But I've been thinking of a way to calculate previous states from more recent ones. From the (2a) equation of the paper, which looks like what is done in ggml_ssm_scan, the next ssm_states is calculated thusly :

$$h_t = \mathbfit{\overline{A}}{h_{t-1}} + \mathbfit{\overline{B}}x_t$$

Solving for $h_{t-1}$, it should be possible to get the previous ssm_states :

$$h_{t-1} = \frac{h_t - \mathbfit{\overline{B}}x_t}{\mathbfit{\overline{A}}}$$

But getting the previous conv_states (which is also necessary to get that $x_t$) requires the fourth last processed token (4 comes from the value of d_conv in the Mamba models). So a list of previous tokens would need to be kept to make the states go further back (still much lighter on memory use than actually keeping the states).

~~But I'm not sure how to integrate that with the forward pass. Should the roll-back be done at the next llama_decode after llama_kv_cache_seq_rm, or right away? (making llama_kv_cache_seq_rm sometimes slow)~~ This could be handled similarly to KV cache defrag. Where could the token list be stored which won't unnecessarily reserve memory for models which won't need it? What about needing to go further back than the batch size? Which time would "unprocessing" tokens count towards? Is rolling-back the states even possible? (probably not, the z tensor (the right branch of the Mamba architecture in Figure 3 of the Mamba paper) might make this impossible, or at least more complicated than the above)

These are questions I'll ponder during the next month (so probably in another PR), after I make the parallel and server examples work out-of-the-box with Mamba in the coming weekend (right now they work, but not as-is).

Feb 22 '24 03:02 compilade

Okay, I think this is finally ready for review. Pretty much everything works (on CPU, at least), and I've updated the first post with an "Out of scope for this PR" section, because this is getting big.

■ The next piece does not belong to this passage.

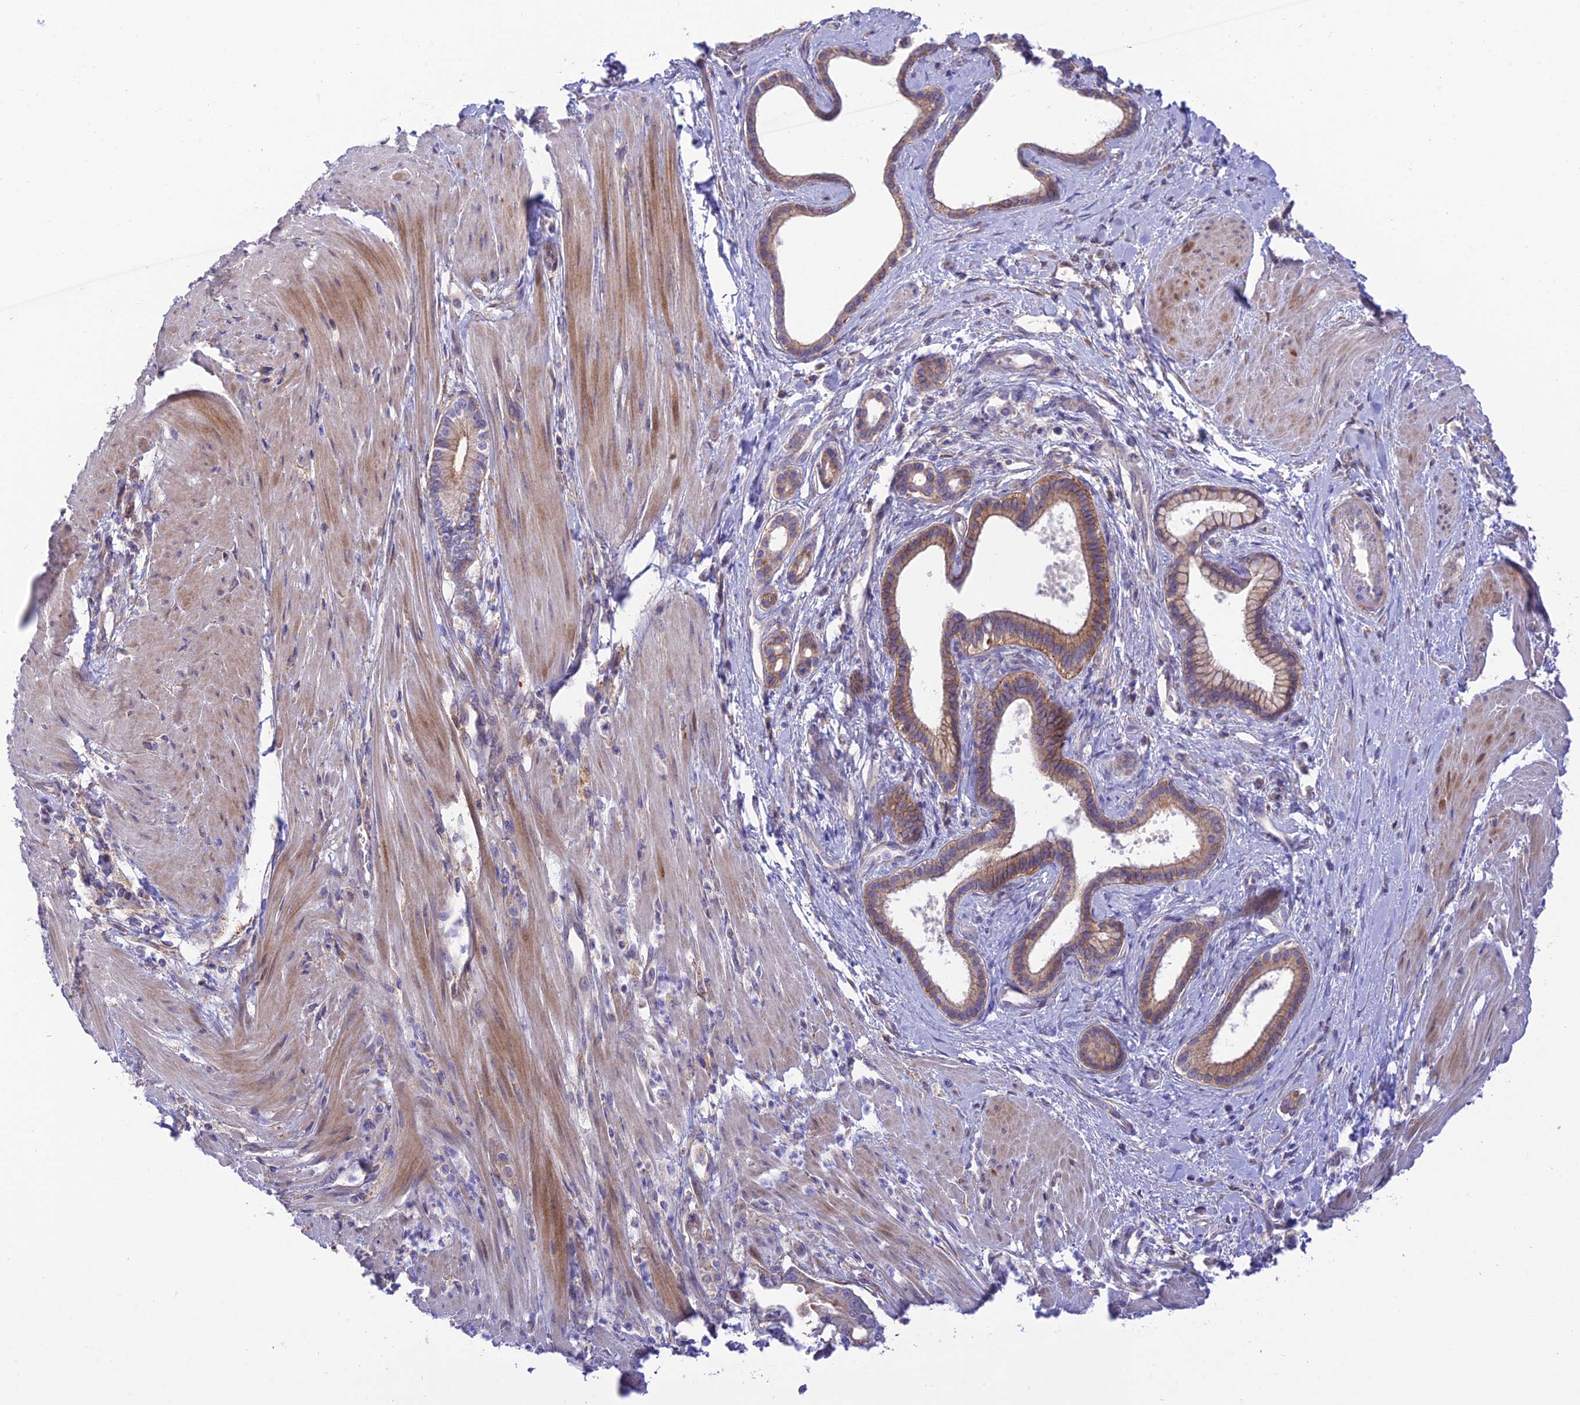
{"staining": {"intensity": "moderate", "quantity": "25%-75%", "location": "cytoplasmic/membranous"}, "tissue": "pancreatic cancer", "cell_type": "Tumor cells", "image_type": "cancer", "snomed": [{"axis": "morphology", "description": "Adenocarcinoma, NOS"}, {"axis": "topography", "description": "Pancreas"}], "caption": "Protein analysis of adenocarcinoma (pancreatic) tissue displays moderate cytoplasmic/membranous expression in approximately 25%-75% of tumor cells.", "gene": "CCDC157", "patient": {"sex": "male", "age": 78}}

I'd be happy to answer any question or criticism regarding this Mamba implementation.

Mar 03 '24 19:03 compilade

Are you familiar with RWKV?

I've read about it, but I'm not as familiar with RWKV as I'd like, unfortunately. :sweat_smile:

I'm wondering how well the proposed changes fit with the RWKV architecture. Asking for any insights, so I can do some planning for future developments

Forward compatibility means making sure the added GGUF metadata keys for state sizes are general enough. I'll at least start by listing the main differences I noticed when looking at RWKV-v5 right now.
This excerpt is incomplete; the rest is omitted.